Menina de 14 anos teve acesso a direito negado em disputa judicial envolvendo o pai dela e o possível agressor
Depois de 12 dias de disputa judicial, o Superior Tribunal de Justiça (STJ) decidiu pela garantia do direito ao aborto legal para uma adolescente de 14 anos, vítima de violência sexual, em Santa Catarina. A liminar deferida pelo ministro Rogerio Schietti Cruz, na última terça-feira (19), anulou a suspensão do procedimento, que tinha sido imposta por decisão do Tribunal de Justiça do Estado, depois que o pai da menina recorreu à justiça para impedir a interrupção da gestação. O próprio suspeito do estupro, um homem de 22 anos, também tentou ingressar no processo. A mãe da adolescente também relata ter sofrido perseguição de uma organização antiaborto e de religiosos para impedir o direito ao procedimento.
Na decisão, o ministro do STJ considerou o caso um “flagrante constrangimento ilegal”, mencionando ainda “violência institucional”, “violência psicológica”, “omissão por parte das instituições” e “assédio processual” orquestrado por organização “supostamente em prol da vida e da família”. O ministro também aponta o “comprovado risco que a vítima sofre na presença do pai registral” (ou seja, o pai que consta na certidão de nascimento), que teria se aliado a organização antiaborto Rede Nacional em Defesa da Vida e da Família para impedir o procedimento.

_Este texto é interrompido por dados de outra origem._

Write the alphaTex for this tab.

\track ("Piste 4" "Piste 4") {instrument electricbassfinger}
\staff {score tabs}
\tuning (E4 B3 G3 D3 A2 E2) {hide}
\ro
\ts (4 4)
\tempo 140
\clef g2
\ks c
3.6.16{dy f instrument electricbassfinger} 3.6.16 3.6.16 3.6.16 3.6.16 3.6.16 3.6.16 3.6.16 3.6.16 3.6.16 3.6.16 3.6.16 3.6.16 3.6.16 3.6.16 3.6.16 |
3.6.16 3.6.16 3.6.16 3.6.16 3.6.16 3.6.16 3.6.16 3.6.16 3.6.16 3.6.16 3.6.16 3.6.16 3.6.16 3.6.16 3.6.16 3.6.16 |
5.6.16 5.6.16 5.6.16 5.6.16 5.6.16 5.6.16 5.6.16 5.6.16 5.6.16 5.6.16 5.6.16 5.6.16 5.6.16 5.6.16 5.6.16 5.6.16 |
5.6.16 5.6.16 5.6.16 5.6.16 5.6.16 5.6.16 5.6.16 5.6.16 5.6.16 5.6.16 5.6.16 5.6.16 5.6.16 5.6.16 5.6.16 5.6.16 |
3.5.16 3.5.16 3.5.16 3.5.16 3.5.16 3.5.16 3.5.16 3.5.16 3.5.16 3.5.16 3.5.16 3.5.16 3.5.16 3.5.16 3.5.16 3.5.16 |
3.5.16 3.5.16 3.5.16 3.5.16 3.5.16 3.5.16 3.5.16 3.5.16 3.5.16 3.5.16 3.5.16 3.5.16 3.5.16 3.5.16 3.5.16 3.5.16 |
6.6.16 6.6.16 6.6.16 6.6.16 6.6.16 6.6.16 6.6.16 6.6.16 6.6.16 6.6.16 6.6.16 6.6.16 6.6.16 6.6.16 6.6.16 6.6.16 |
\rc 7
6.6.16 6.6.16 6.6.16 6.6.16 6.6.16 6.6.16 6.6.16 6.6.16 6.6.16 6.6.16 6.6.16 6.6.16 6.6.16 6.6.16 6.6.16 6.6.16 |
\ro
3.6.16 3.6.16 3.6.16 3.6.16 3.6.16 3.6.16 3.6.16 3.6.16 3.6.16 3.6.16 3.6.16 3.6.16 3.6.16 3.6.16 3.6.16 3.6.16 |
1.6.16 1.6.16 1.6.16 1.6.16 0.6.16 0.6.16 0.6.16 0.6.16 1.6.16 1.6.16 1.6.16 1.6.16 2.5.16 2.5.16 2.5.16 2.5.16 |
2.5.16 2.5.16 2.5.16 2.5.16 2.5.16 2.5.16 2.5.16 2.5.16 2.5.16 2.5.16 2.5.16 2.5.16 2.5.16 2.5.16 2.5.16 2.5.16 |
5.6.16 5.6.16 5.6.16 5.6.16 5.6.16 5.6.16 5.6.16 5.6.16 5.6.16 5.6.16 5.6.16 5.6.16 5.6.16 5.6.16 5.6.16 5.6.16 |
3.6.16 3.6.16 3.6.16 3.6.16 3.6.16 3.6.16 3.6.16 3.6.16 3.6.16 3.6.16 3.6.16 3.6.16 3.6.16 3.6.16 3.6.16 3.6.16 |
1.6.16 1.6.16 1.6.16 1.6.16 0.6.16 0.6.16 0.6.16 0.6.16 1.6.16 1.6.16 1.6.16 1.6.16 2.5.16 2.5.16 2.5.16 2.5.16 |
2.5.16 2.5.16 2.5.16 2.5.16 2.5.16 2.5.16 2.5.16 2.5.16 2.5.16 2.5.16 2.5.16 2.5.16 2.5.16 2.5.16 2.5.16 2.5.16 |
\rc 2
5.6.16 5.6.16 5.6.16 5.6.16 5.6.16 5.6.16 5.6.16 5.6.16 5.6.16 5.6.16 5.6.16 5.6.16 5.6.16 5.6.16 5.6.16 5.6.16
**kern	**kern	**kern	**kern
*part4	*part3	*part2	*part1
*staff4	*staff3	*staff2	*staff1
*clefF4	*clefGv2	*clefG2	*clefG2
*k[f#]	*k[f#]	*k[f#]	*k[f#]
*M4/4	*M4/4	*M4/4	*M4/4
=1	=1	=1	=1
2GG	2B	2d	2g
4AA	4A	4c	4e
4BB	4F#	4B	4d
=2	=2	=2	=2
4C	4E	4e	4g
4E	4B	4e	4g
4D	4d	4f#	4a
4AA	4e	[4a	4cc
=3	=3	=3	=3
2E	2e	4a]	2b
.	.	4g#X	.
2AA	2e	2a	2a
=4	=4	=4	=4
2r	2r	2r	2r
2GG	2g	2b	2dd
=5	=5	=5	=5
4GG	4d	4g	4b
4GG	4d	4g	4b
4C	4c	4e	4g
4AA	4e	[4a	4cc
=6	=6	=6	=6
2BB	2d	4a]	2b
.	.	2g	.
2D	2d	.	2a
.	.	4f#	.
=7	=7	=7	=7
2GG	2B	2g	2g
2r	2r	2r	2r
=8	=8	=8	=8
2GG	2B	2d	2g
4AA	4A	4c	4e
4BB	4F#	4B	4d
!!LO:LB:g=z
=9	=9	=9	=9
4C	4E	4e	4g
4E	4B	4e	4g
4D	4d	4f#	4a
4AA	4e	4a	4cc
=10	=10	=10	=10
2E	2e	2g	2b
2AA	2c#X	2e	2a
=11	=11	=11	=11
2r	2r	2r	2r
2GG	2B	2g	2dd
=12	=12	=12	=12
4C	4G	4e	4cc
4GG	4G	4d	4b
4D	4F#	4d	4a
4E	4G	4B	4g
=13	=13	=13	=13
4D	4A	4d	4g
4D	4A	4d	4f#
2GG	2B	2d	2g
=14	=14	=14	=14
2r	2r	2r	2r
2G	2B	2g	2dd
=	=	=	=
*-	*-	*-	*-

A batalha judicial para impedir o aborto legal da menina, grávida aos 13 anos, começou em 8 de dezembro, quando o pai moveu uma ação para impedir o aborto, com pedido liminar para que o procedimento fosse imediatamente suspenso até que houvesse decisão final do processo. Em seu artigo 128, o Código Penal brasileiro delimita as circunstâncias para o aborto legal, exigindo o consentimento da gestante ou, no caso de menores de idade, a autorização de seu representante legal.
Dias antes, em 2 de dezembro, ela tinha sido atendida pelo Conselho Tutelar de Tubarão, no sul do estado, e buscado o Hospital Regional Dr. Homero de Miranda, na Grande Florianópolis, para realizar o procedimento no dia 5. A internação de fato só aconteceu em 7 de dezembro, mas o abortamento foi impedido no dia seguinte por uma decisão liminar, emitida em resposta à ação do pai, pelo juiz da 2ª Vara Criminal de São José, Fabio Nilo Bagattoli.
A mãe, que tem a guarda da adolescente, diz que o pai teria sido informado do caso por uma organização antiaborto chamada Rede Nacional em Defesa da Vida e da Família, ligada a religiosos, que tentou convencê-las a desistirem do procedimento. A ação movida pelo pai previa multa de R$500 mil e outras sanções civis e criminais em caso de descumprimento, e estendia-se à mãe da menina, proibindo-a de realizar o procedimento em outro hospital. Além disso, a ação citava o Estatuto da Criança e do Adolescente (ECA) ao pedir a “colocação do nascituro para adoção”. O juiz Fabio Nilo Bagatto estabeleceu o dobro da multa, totalizando um milhão de reais, e previu penalizações para o responsável pelo “crime de desobediência”.
Fontes consultadas pela Agência Pública e Portal Catarinas indicam que a judicialização de casos como esse, respaldada em conflitos entre os pais, tem sido utilizada como estratégia para impedir a realização de abortos legais e para obstruir a garantia do direito de vítimas menores de idade, mesmo quando estas manifestam expressamente o desejo de interromper a gestação.
A decisão do ministro do STJ reconhece, entretanto, que neste caso “deve prevalecer a autorização dada pela mãe da ofendida, a meu ver, supre a exigência legal contida no inciso II do artigo 128 do Código Penal, especialmente diante de um genitor comprovadamente ausente”.